Dataset#

class pydidas.core.Dataset(array: ndarray, **kwargs: dict)#

Bases: ndarray

Dataset class, a subclass of a numpy.ndarray with metadata.

Parameters:

array (np.ndarray) – The data array.
**kwargs (dict) – Optional keyword arguments.
**axis_labels (Union[dict, list, tuple], optional) – The labels for the axes. The length must correspond to the array dimensions. The default is None.
**axis_ranges (Union[dict, list, tuple], optional) – The ranges for the axes. The length must correspond to the array dimensions. The default is None.
**axis_units (Union[dict, list, tuple], optional) – The units for the axes. The length must correspond to the array dimensions. The default is None.
**metadata (Union[dict, None], optional) – A dictionary with metadata. The default is None.
**data_unit (str, optional) – The description of the data unit. The default is an empty string.
**data_label (str, optional) – The description of the data. The default is an empty string.

property array: ndarray#

Get the raw array data of the dataset.

Returns:: The array data.
Return type:: np.ndarray

property axis_labels: dict#

Get the axis_labels.

Returns:: The axis labels: A dictionary with keys corresponding to the dimension in the array and respective values.
Return type:: dict

property axis_ranges: dict#

Get the axis ranges.

These arrays for every dimension give the range of the data (in conjunction with the units).

Returns:: The axis ranges: A dictionary with keys corresponding to the dimension in the array and respective values.
Return type:: dict

property axis_units: dict#

Get the axis units.

Returns:: The axis units: A dictionary with keys corresponding to the dimension in the array and respective values.
Return type:: dict

copy(order: Literal['C', 'F', 'A', 'K'] = 'C') → Self#

Overload the generic nd.ndarray copy method to copy metadata as well.

Parameters:: order (Literal["C", "F", "A", "K"], optional) – The memory layout. The default is “C”.
Returns:: The copied dataset.
Return type:: Dataset

property data_description: str#

Get a descriptive string for the data.

Returns:: The descriptive string for the data.
Return type:: str

property data_label: str#

Get the data label.

Returns:: The data label.
Return type:: str

property data_unit: str#

Get the data unit.

Returns:: The data unit.
Return type:: str

flatten(order: Literal['C', 'F', 'A', 'K'] = 'C') → Self#

Clear the metadata when flattening the array.

Parameters:: order ({'C', 'F', 'A', 'K'}, optional) – ‘C’ means to flatten in row-major (C-style) order. ‘F’ means to flatten in column-major (Fortran-style) order. ‘A’ means to flatten in column-major order if a is Fortran contiguous in memory, row-major order otherwise. ‘K’ means to flatten a in the order the elements occur in memory. The default is ‘C’.
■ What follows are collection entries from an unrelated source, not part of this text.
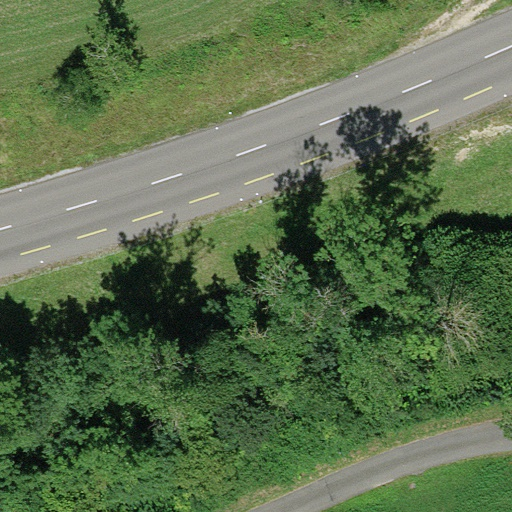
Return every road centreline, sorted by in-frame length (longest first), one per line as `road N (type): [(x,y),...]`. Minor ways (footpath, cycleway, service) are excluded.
road 1 (secondary): [(511,48),(415,94),(0,231)]
road 2 (unclassified): [(511,440),(468,443),(265,511)]
road 3 (track): [(415,94),(511,14)]
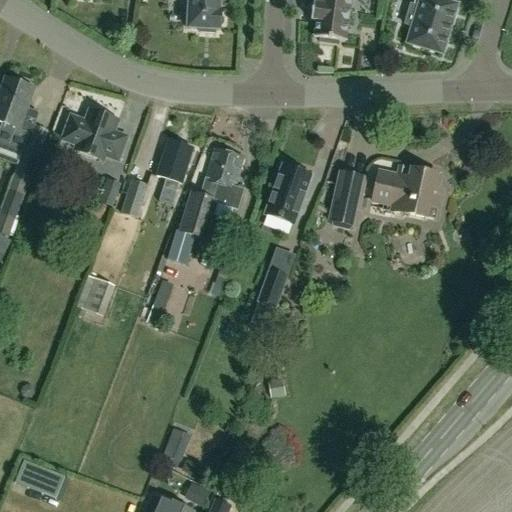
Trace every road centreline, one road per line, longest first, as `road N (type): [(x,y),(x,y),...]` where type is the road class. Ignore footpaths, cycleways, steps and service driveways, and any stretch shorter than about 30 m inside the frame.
road 1 (residential): [(269,96),(188,95),(131,84),(0,5)]
road 2 (secondary): [(376,511),(511,356)]
road 3 (residential): [(474,91),(269,96)]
flatten_dims(*args: tuple, new_dim_label: str = 'Flattened', new_dim_unit: str = '', new_dim_range: None | ndarray | Iterable = None)#

Flatten the specified dimensions in place in the Dataset.

This method will reduce the dimensionality of the Dataset by len(args).
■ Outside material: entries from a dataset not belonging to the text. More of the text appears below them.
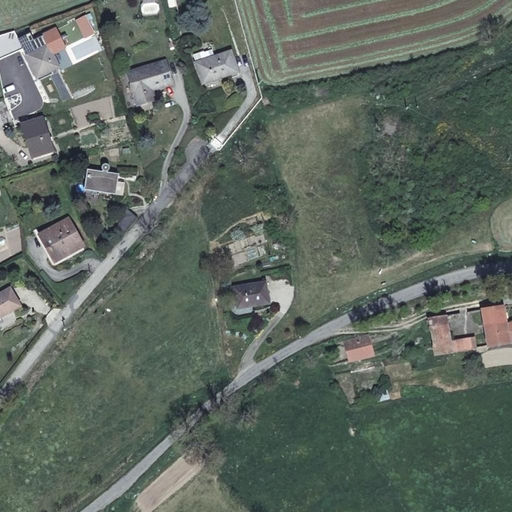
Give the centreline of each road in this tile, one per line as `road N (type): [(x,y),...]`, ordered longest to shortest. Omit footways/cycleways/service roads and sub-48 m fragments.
road 1 (unclassified): [(91,511),(247,373),(414,290),(511,266)]
road 2 (residential): [(0,399),(171,190)]
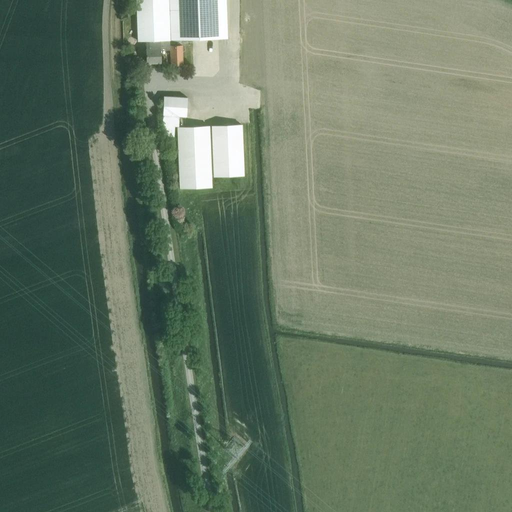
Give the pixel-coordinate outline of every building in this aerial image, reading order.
[(168,0),(136,0),(138,41),(146,41),(170,41),(168,0)] [(215,0),(171,0),(173,40),(217,38),(215,0)] [(170,41),(146,41),(147,63),(161,63),(160,49),(170,48),(171,66),(183,66),(182,45),(170,46),(170,41)] [(163,97),(162,136),(173,137),(174,126),(178,127),(179,116),(186,117),(187,98),(163,97)] [(242,125),(230,126),(211,126),(213,176),(244,175),(242,125)] [(177,128),(180,188),(212,187),(209,127),(177,128)]
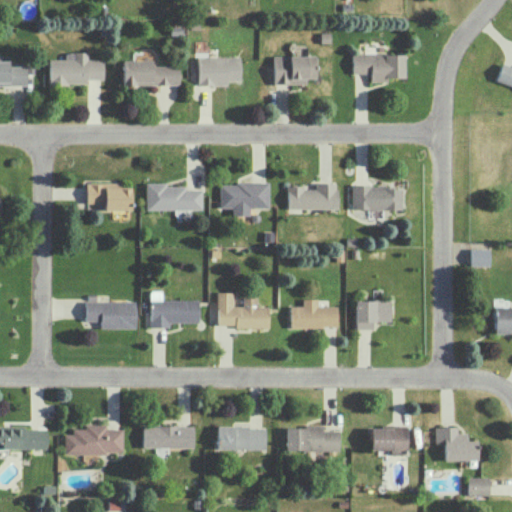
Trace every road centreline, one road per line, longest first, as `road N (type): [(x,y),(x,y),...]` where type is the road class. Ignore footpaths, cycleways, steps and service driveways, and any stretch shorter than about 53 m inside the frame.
road 1 (residential): [(0,370),(484,374),(507,386)]
road 2 (residential): [(0,132),(448,127)]
road 3 (residential): [(451,373),(452,69),(494,0)]
road 4 (residential): [(49,370),(49,132)]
Warning: Flattening distributed dimensions throughout the dataset will destroy the data organisation and only adjacent dimensions can be processed.

Parameters:

*args (tuple) – The tuple of the dimensions to be flattened. Each dimension must be an integer entry.
new_dim_label (str, optional) – The label for the new, flattened dimension. The default is ‘Flattened’.
new_dim_unit (str, optional) – The unit for the new, flattened dimension. The default is ‘’.
new_dim_range (Union[None, np.ndarray, Iterable], optional) – The new range for the flattened dimension. If None, a simple The default is None.

get_axis_description(index: int) → str#

Get the description for the given axis, based on the axis label and unit.
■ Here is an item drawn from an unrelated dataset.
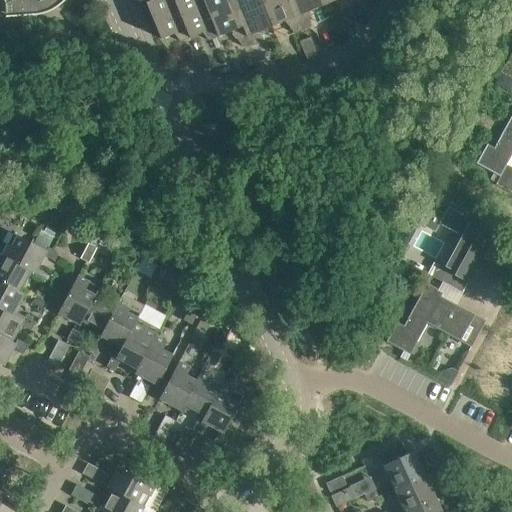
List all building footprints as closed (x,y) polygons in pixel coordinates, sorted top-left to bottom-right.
[(2,0),(5,4),(11,1),(13,6),(14,17),(35,15),(48,12),(54,9),(63,2),(65,0),(2,0)] [(180,42),(190,38),(174,0),(152,0),(146,3),(161,39),(174,34),(180,42)] [(219,37),(203,0),(174,0),(190,38),(203,33),(209,41),(219,37)] [(243,47),(251,46),(232,0),(203,0),(219,37),(231,31),(243,47)] [(260,32),(272,26),(261,0),(235,0),(234,1),(233,0),(232,0),(251,46),(261,44),(260,32)] [(294,34),(303,30),(290,0),(261,0),(272,26),(285,21),(294,34)] [(309,11),(322,6),(319,0),(290,0),(303,30),(311,27),(309,11)] [(342,11),(351,5),(348,0),(319,0),(322,6),(334,1),(342,11)] [(307,59),(318,55),(311,37),(299,41),(307,59)] [(511,114),(494,148),(487,144),(476,164),(500,177),(511,155),(511,114)] [(468,282),(482,256),(489,243),(493,245),(499,234),(448,206),(444,214),(439,223),(459,234),(441,267),(468,282)] [(444,214),(435,209),(431,215),(425,212),(419,224),(434,232),(439,223),(444,214)] [(43,228),(37,242),(46,246),(53,232),(43,228)] [(7,244),(2,254),(31,271),(35,273),(37,268),(44,255),(55,261),(59,253),(48,247),(46,251),(14,233),(8,230),(2,241),(7,244)] [(81,257),(87,260),(89,262),(95,251),(87,246),(81,257)] [(31,271),(2,254),(0,252),(0,281),(20,292),(20,291),(29,275),(43,282),(48,274),(37,268),(35,273),(31,271)] [(150,257),(142,253),(137,263),(145,267),(150,257)] [(100,287),(89,282),(78,276),(58,313),(80,325),(83,321),(82,321),(100,287)] [(24,293),(20,291),(20,292),(0,281),(0,308),(12,315),(13,314),(24,293)] [(486,320),(456,304),(436,293),(438,289),(427,283),(403,327),(396,323),(386,342),(410,354),(427,323),(471,347),(486,320)] [(119,303),(121,299),(100,287),(82,321),(83,321),(103,332),(119,303)] [(103,332),(101,335),(122,347),(134,325),(135,325),(138,319),(140,314),(145,306),(123,294),(120,298),(121,299),(119,303),(103,332)] [(47,301),(45,299),(36,295),(32,303),(43,309),(47,301)] [(23,320),(13,314),(12,315),(0,308),(0,335),(12,342),(12,341),(21,325),(31,330),(36,322),(25,316),(23,320)] [(197,314),(191,310),(189,309),(183,320),(192,325),(197,314)] [(138,369),(158,330),(138,319),(135,325),(134,325),(122,347),(116,357),(113,355),(107,366),(115,371),(121,360),(137,369),(138,369)] [(209,325),(204,323),(201,321),(195,332),(203,336),(209,325)] [(67,339),(75,344),(81,333),(73,328),(67,339)] [(177,348),(156,336),(159,330),(158,330),(138,369),(137,369),(135,373),(157,384),(177,348)] [(16,343),(12,341),(12,342),(0,335),(0,363),(4,365),(13,348),(24,353),(28,345),(18,339),(16,343)] [(88,351),(96,355),(102,344),(94,340),(88,351)] [(183,406),(201,373),(179,361),(160,398),(182,410),(184,406),(183,406)] [(204,417),(222,384),(201,373),(183,406),(184,406),(204,417)] [(202,421),(206,423),(219,431),(214,441),(222,445),(228,434),(224,432),(243,396),(222,384),(204,417),(202,421)] [(206,423),(202,421),(199,419),(193,430),(201,434),(206,423)] [(395,489),(425,475),(414,452),(384,466),(395,489)] [(145,506),(146,503),(156,485),(119,465),(107,488),(111,490),(111,489),(153,511),(155,511),(145,506)] [(405,511),(435,498),(425,475),(395,489),(405,511)] [(350,487),(331,496),(336,507),(355,498),(350,487)] [(153,511),(111,489),(111,490),(99,511),(101,511),(153,511)] [(364,494),(368,502),(379,497),(375,489),(364,494)] [(183,500),(194,506),(198,498),(188,492),(183,500)] [(442,511),(435,498),(405,511),(442,511)]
Parameters:: index (int) – The axis index.
Returns:: The description for the given axis.
Return type:: str

get_description_of_point(indices: Iterable) → str#

Get the metadata description of a single point in the array.

Index values of “None” will be interpreted as request to skip this axis.

Parameters:: indices (Iterable) – The indices for each dimension.
Returns:: A string description of the selected point.
Return type:: str

get_rebinned_copy(binning: int) → Self#

Get a binned copy of the Dataset.

This method will create a binned copy and copy all axis metadata. It will also modify the ranges, if required.

Parameters:: binning (int) – The binning factor.
Returns:: The binned Dataset.
Return type:: pydidas.core.Dataset

property metadata: dict#

Get the dataset metadata.

Returns:: The metadata dictionary. There is no enforced structure of the dictionary.
Return type:: dict

property property_dict: dict#

Get a copy of the properties dictionary.

Returns:: A dictionary with copies of all properties.
Return type:: dict

squeeze(axis: None | int = None) → Self#

Squeeze the array and remove dimensions of length one.

Parameters:: axis (Union[None, int], optional) – The axis to be squeezed. If None, all axes of length one will be squeezed. The default is None.
Returns:: The squeezed Dataset.
Return type:: pydidas.core.Dataset

Take elements from an array along an axis.

This method overloads the ndarray.take method to process the axis properties as well.

Parameters:

indices (Union[int, ArrayLike]) – The indicies of the values to extract.
axis (Union[None, int], optional) – The axis to take the data from. If None, data will be taken from the flattened array. The default is None.
out (Union[np.ndarray, None], optional) – An optional output array. If None, a new array is created. The default is None.
mode (str, optional) – Specifies how out-of-bounds indices will behave. The default is “raise”.

Returns:

new – The new dataset.

Return type:

pydidas.core.Dataset

transpose(*axes: tuple) → Self#

Overload the generic transpose method to transpose the metadata as well.

Note that contrary to the generic method, transpose creates a deepcopy of the data and not only a view to prevent inconsistent metadata.

Parameters:: *axes (tuple) – The axes to be transposed. If not given, the generic order is used.
Returns:: The transposed Dataset.
Return type:: pydidas.core.Dataset

update_axis_label(index: int, item: str)#

Update a single axis label value.

Parameters:

index (int) – The dimension to be updated.
item (str) – The new item for the range of the selected dimension.

Raises:

ValueError – If the index is not in range of the Dataset dimensions or if the item is not a string.

update_axis_range(index: int, item: ndarray | Iterable)#

Update a single axis range value.

Parameters:

index (int) – The dimension to be updated.
item (Union[np.ndarray, Iterable]) – The new item for the range of the selected dimension.

Raises:

ValueError – If the index is not in range of the Dataset dimensions.

update_axis_unit(index: int, item: str)#

Update a single axis unit value.

Parameters:

index (int) – The dimension to be updated.
item (str) – The new item for the range of the selected dimension.

Raises:

ValueError – If the index is not in range of the Dataset dimensions or if the item is not a string.